Satu lagi fakta yang cukup penting disorot adalah sikap mendua Presiden AS Joe Biden ketika menanggapi keputusan ICC tersebut. “Well, saya kira itu tindakan yang benar. Namun masalahnya adalah, keberadaan ICC tidak mendapat pengakuan internasional bahkan dari AS sekalipun. Namun ini merupakan poin yang cukup kuat.”
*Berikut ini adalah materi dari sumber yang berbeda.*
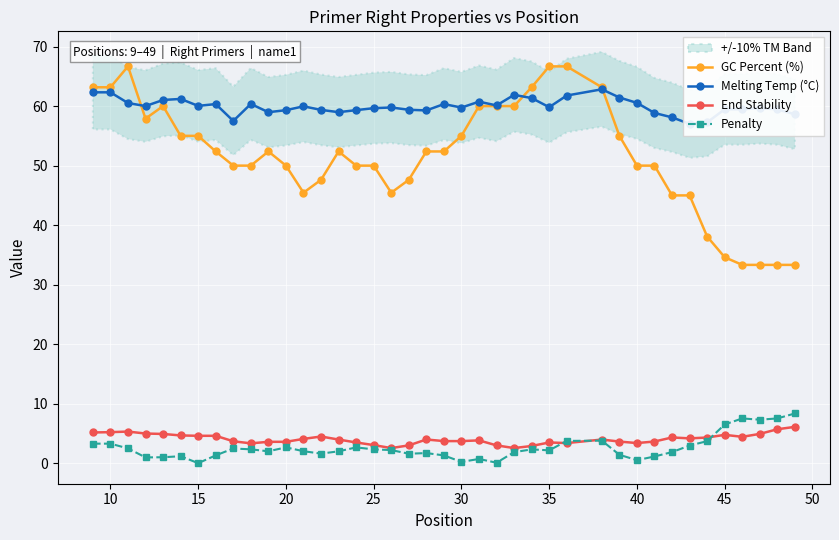

True or false: GC Percent (%) and Penalty intersect in this chart.

False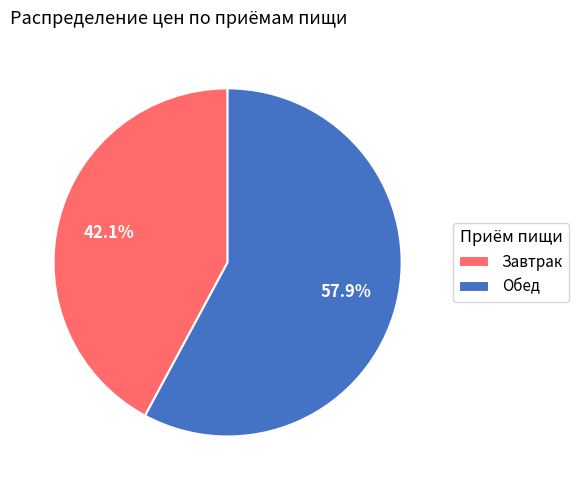

To the nearest percent, what is the combined percentage of Завтрак and Обед?

100%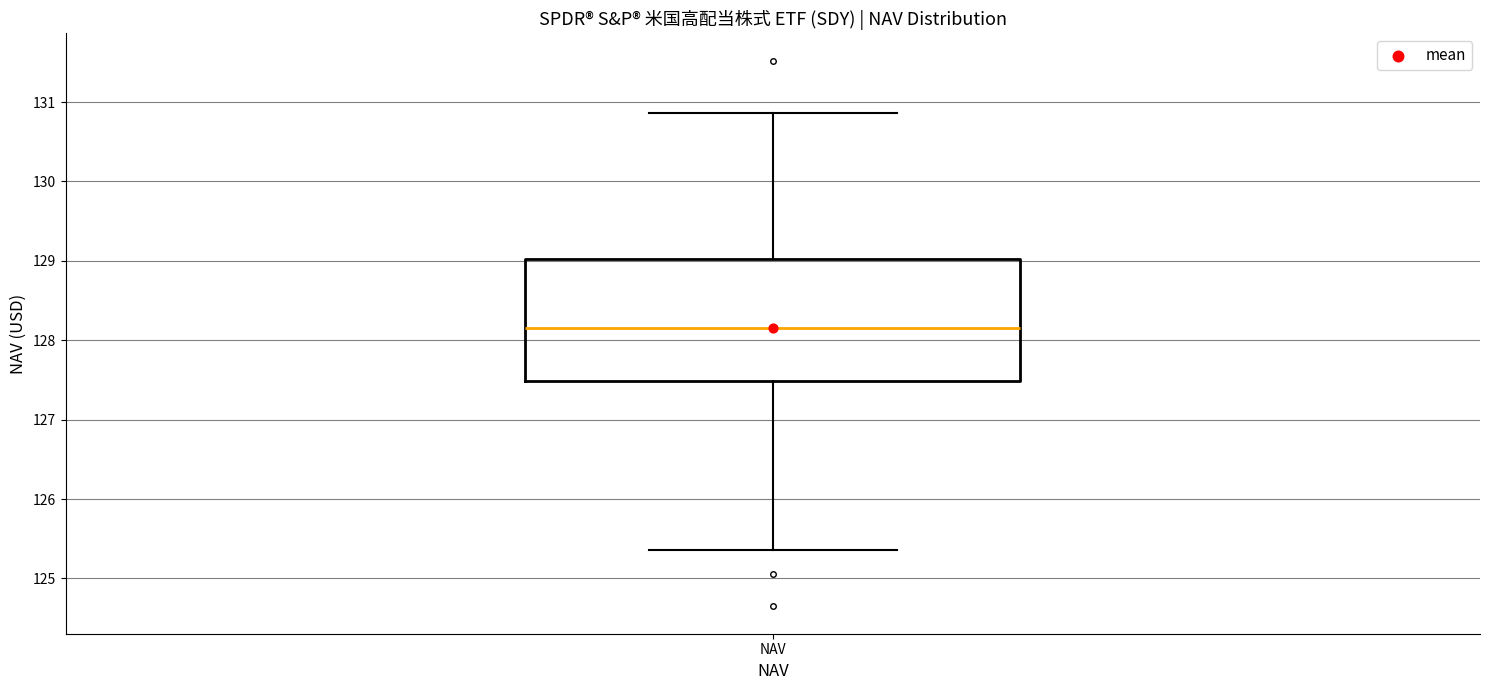

Where is the lower edge of the box for NAV on the y-axis? The values are not printed on the chart, so give them approximately, as read against the axis.

127.5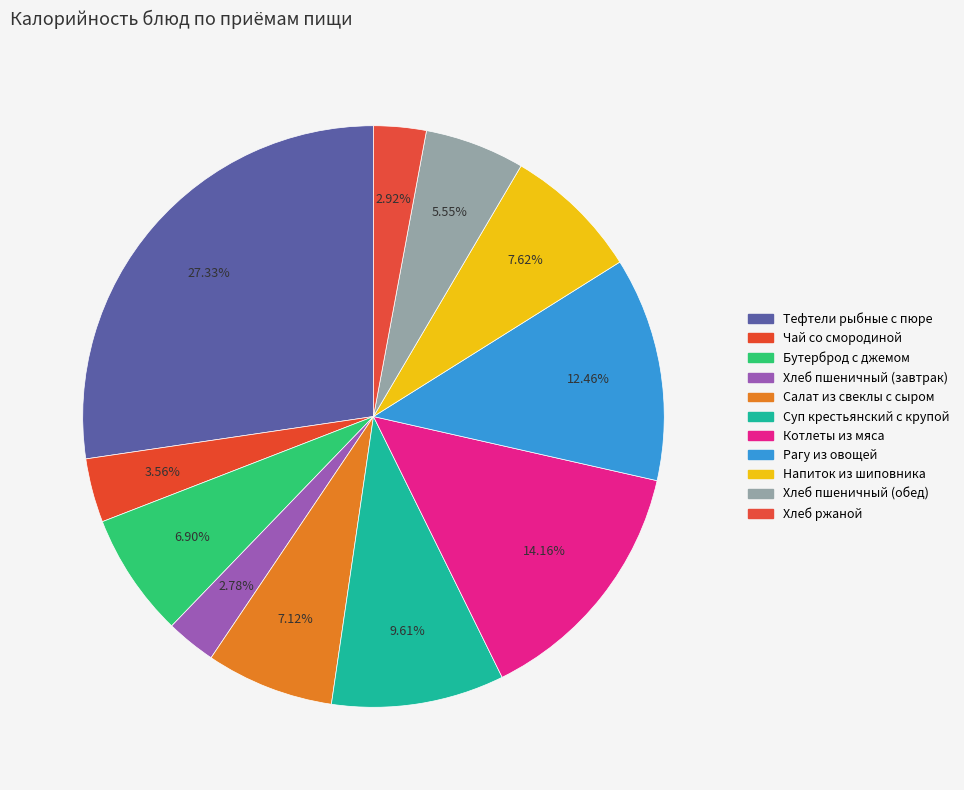

The Чай со смородиной slice represents 13% of the pie. True or false?

False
Sikap AS sebagaimana disampaikan Joe Biden memang cukup aneh. AS membenarkan tindakan ICC namun tidak mengakui eksistensi internasional ICC. Membingungkan bukan? Namun saya teringat ucapan William Blum dalam bukunya bertajuk America’s Deadliest Export Democracy, The Truth About US Foreign Policy and Everything Else. Bahwa sesungguhnya itu memang mencerminkan watak kebijakan luar negeri AS yang sesungguhnya. Bukan kemunafikan. Ada dalih hukumnya atau tidak bukan masalah utama. Yang penting tujuan politisnya tercapai. Begitu jalan berpikir sederhana dari William Blum yang di AS dikenal sebagai pakar non-arus utama dalam kajian kebijakan luar negeri Amerika.

Bukan itu saja. Seperti secara jeli dilihat oleh Ted Snider, pada satu sisi AS mendukung langkah ICC mengeluarkan surat penangkapan kepada Putin. Namun pada saat yang sama juga melakukan tindakan-tindakan pencegahan agar tindakan hukum yang diperlakukan pada Putin atau para pemimpin yang dipandang musuh oleh Barat, pada perkembangannya akan dikenakan juga pada para pemimpin Amerika yang dipandang melakukan tindak kejahatan perang melancarkan agresi militer kepada negara lain.

Sebuah berita yang dilansir oleh harian The New York Times mewartakan bahwa Pentagon (kementerian pertahanan AS) telah memblokir administrasi pemerintahan Presiden Biden untuk berbagi informasi intelijen dengan ICC di Den Haag, Belanda, terkait dengan yang mereka tuduh sebagai tindak kekerasan dan pelanggaran HAM tentara Rusia di Ukraina. Mengapa pihak militer AS menolamj membantu ICC untuk menghukum Putin padahal Biden bilang tindakan ICC terhadap Putin sudah dipandang benar?

Berdasarkan berbagai pendangan beberapa mantan pejabat senior pemerintahan di Washington yang diolah oleh reporter The New York Times, tentara AS nampaknya tahu betul bahwa mereka juga telah melakukan tindak kejahatan perang di pelbagai negara, sehingga para pemimpin militer AS di Pentagon menolak membantu ICC menginvestigasi Putin dan para pemimpin Rusia lainnya. Sebab mereka juga takut bahwa satu saat nanti ICC juga akan melakukan tindakan hukum terhadap para pemimpin AS. Washingtin sepertinya khawatir keputusan ICC terhadap Putin akan menciptakan preseden sehingga membuka jalan untuk melancarkan tindakan hukum serupa kepada para pemimpin AS.

Hendrajit, pengkaji geopolitik, Global Future Institute.